**本文抜粋**:

国内の不動産テック企業37社(※)を対象として、ベンチャーキャピタルからの融資や、第三者割当増資による資金調達の額をランキングしました。不動産テックとは、不動産業にITテクノロジーを組み合わせた新たな不動産サービスです。併せて、海外の不動産テック企業が2018年に行った資金調達ランキングトップ5も紹介します。(リビンマガジンBiz)
※注1=編集部基準
集計方法
・企業公式サイト、プレスリリース、新聞、調査会社などの報告を元に作成
・公開されている調達額の合計をランキング化
・日本の国内企業限定
・2019年6月8日時点の集計
資金調達額20億円突破の不動産テック企業は2社!
1位はLiquidで、資金調達額は36億9,200万円でした。Liquidは、金融機関等における本人確認手続をオンラインで完結できる生体認証システムの会社です。グループ傘下のMY CITYが、オフィス向け働き方支援IoTサービス「My Place」を提供しています。
My Placeはビル管理システムや各種センサーを使い、利用者の位置や行動、環境などといった情報を収集し、働き方の見直しや生産性の向上に役立てることができるサービスです。このサービスにはLiquid社の画像認識技術が生かされており、同社は2018年7月に農林中央金庫、東京海上日動火災保険といった企業から第三者割当増資等により33億円の資金調達を行っています。それ以前は、2016年12月にKDDIから約3億円を調達しています。国をあげて働き方改革が叫ばれているなか、新しいオフィスのあり方を見据える同社への期待が高いことが伺えます。
2位はakippaで、資金調達額は総額24億円となりました。駐車場予約アプリ「akippa」は、全国の月極・個人等の駐車場を、空いている際に一時的に貸し借りできるサービスです。駐車場側は空きスペースを有効活用でき、利用者側は安く駐車場を予約できます。同アプリは予約駐車場サービス・駐車場シェアサービスで業界1位を獲得しています。
akippaは2016年1月にはグロービス・キャピタル・パートナーズ他4社から6億円、2018年5月には住友商事など7社から合計8億1,000万円を第三者割当増資により調達するなど、活発に資金を集めています。2018年5月に実施した不動産テック企業の資金調達額ランキングでは、akippa社が1位でした。その後、新しい資金調達の発表はありませんでしたが、今も上位に入っています。

**一覧の抜粋**:
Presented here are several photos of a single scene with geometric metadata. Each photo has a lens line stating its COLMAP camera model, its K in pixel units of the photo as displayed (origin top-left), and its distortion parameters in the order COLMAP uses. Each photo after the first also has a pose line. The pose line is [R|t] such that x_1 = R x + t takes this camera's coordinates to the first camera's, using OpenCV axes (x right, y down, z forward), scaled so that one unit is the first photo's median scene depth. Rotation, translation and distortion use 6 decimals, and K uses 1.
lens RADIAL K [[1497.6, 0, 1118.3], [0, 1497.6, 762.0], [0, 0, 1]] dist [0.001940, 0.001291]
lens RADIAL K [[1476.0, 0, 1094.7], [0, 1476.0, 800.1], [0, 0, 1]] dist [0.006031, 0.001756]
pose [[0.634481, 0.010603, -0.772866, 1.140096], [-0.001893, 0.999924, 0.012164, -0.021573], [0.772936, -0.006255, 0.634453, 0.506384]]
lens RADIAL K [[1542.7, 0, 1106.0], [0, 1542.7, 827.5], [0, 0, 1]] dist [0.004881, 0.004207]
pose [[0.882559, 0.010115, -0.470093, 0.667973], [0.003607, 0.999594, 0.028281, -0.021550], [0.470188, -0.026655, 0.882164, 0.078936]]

**課題の目的**:
資金調達ランキングの記事から、「国内の不動産テック企業37社」から「の期待が高いことが伺えます。」までの部分を一字一句違えずに書き写すこと。 この一覧は別の出典から取ったものである。

**結果は以下**:
国内の不動産テック企業37社(※)を対象として、ベンチャーキャピタルからの融資や、第三者割当増資による資金調達の額をランキングしました。不動産テックとは、不動産業にITテクノロジーを組み合わせた新たな不動産サービスです。併せて、海外の不動産テック企業が2018年に行った資金調達ランキングトップ5も紹介します。(リビンマガジンBiz)
※注1=編集部基準
集計方法
・企業公式サイト、プレスリリース、新聞、調査会社などの報告を元に作成
・公開されている調達額の合計をランキング化
・日本の国内企業限定
・2019年6月8日時点の集計
資金調達額20億円突破の不動産テック企業は2社!
1位はLiquidで、資金調達額は36億9,200万円でした。Liquidは、金融機関等における本人確認手続をオンラインで完結できる生体認証システムの会社です。グループ傘下のMY CITYが、オフィス向け働き方支援IoTサービス「My Place」を提供しています。
My Placeはビル管理システムや各種センサーを使い、利用者の位置や行動、環境などといった情報を収集し、働き方の見直しや生産性の向上に役立てることができるサービスです。このサービスにはLiquid社の画像認識技術が生かされており、同社は2018年7月に農林中央金庫、東京海上日動火災保険といった企業から第三者割当増資等により33億円の資金調達を行っています。それ以前は、2016年12月にKDDIから約3億円を調達しています。国をあげて働き方改革が叫ばれているなか、新しいオフィスのあり方を見据える同社への期待が高いことが伺えます。